NaluTripiciancommented, Feb 1, 2023

Hello, here is some information on the ReadMany API that will hopefully provide some insight into your problem.

First I attempted to recreate your problem on my end by performing a similar query on my end and looking at the threads used for queries of different size. Here are the results from that.

ReadMany Query Size	Time	Max Thread Count
500	00:00:03.82	7
1000	00:00:04.21	9
1500	00:00:03.61	9
2000	00:00:04.12	10
2001	00:00:03.99	13
2001 ReadItem Calls	00:03:11.68	10

From these results you can see the ReadMany API calls are not causing the max thread count to significantly go up as the number of items read increases and it is executing much faster than multiple ReadItem calls.

Now if we look at how the ReadMany API works in the SDK in terms of parallelization we can see a few thing. First is that here the SDK manages the maximum number of requests that can be granted concurrently which is 10*ProcessorCount (the test I preformed was on a machine that has 12 cores). 10 concurrent request per core is not that high and should not generate thread exhaustion as both the number of concurrent requests and the number of threads is dependent on the number of cores a machine has.

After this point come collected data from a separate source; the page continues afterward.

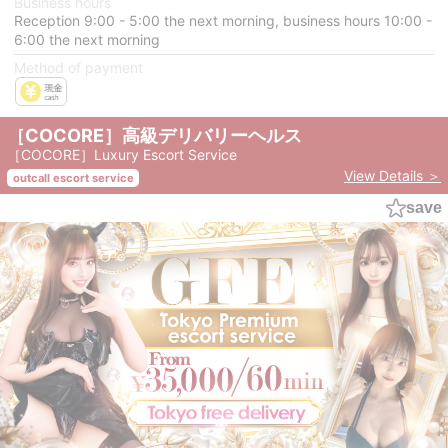
Business hours
Reception 9:00 - 5:00 the next morning, business hours 10:00 -
6:00 the next morning
Method of payment
［COCORE］高級デリバリーヘルス
［COCORE］Luxury Escort Service
View Details ＞
outcall escort service
save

Next is how are the queries parallelized. Currently the SDK splits ReadMany calls into different queries in two ways. First the SDK will group the items by physical partition. Then within each physical partition it will further split the query into separate queries with no more than 1000 items queried. Splitting by physical partition will make sure that each query is not a cross partition query which will make thread pool starvation even less likely. To see how the queries are split I would recommend looking at this method in ReadManyQueryHelper, which generates the queries and concurrent Tasks that will be executed in parallel.

Please let me know if you have and additional questions about how ReadMany works and when you have the stack trace available so I can help find if ReadMany is the true culprit behind the thread pool starvation.

1reaction

tiesmastercommented, Feb 9, 2023

@NaluTripician Thank you for the write-up, and I totally agree with the analysis. This does not look like thread pool starvation, after all. It’s interesting that Kestrel triggers that log message as a result of its internal heartbeat, but then that most be result of something else happening in the system.

@ealsur Again, we’ve solved the problem differently, and moved on, and I don’t think there is anything to do on this issue at this stage, so I’ll close the issue… Thank you, and your team for your time, and effort on this.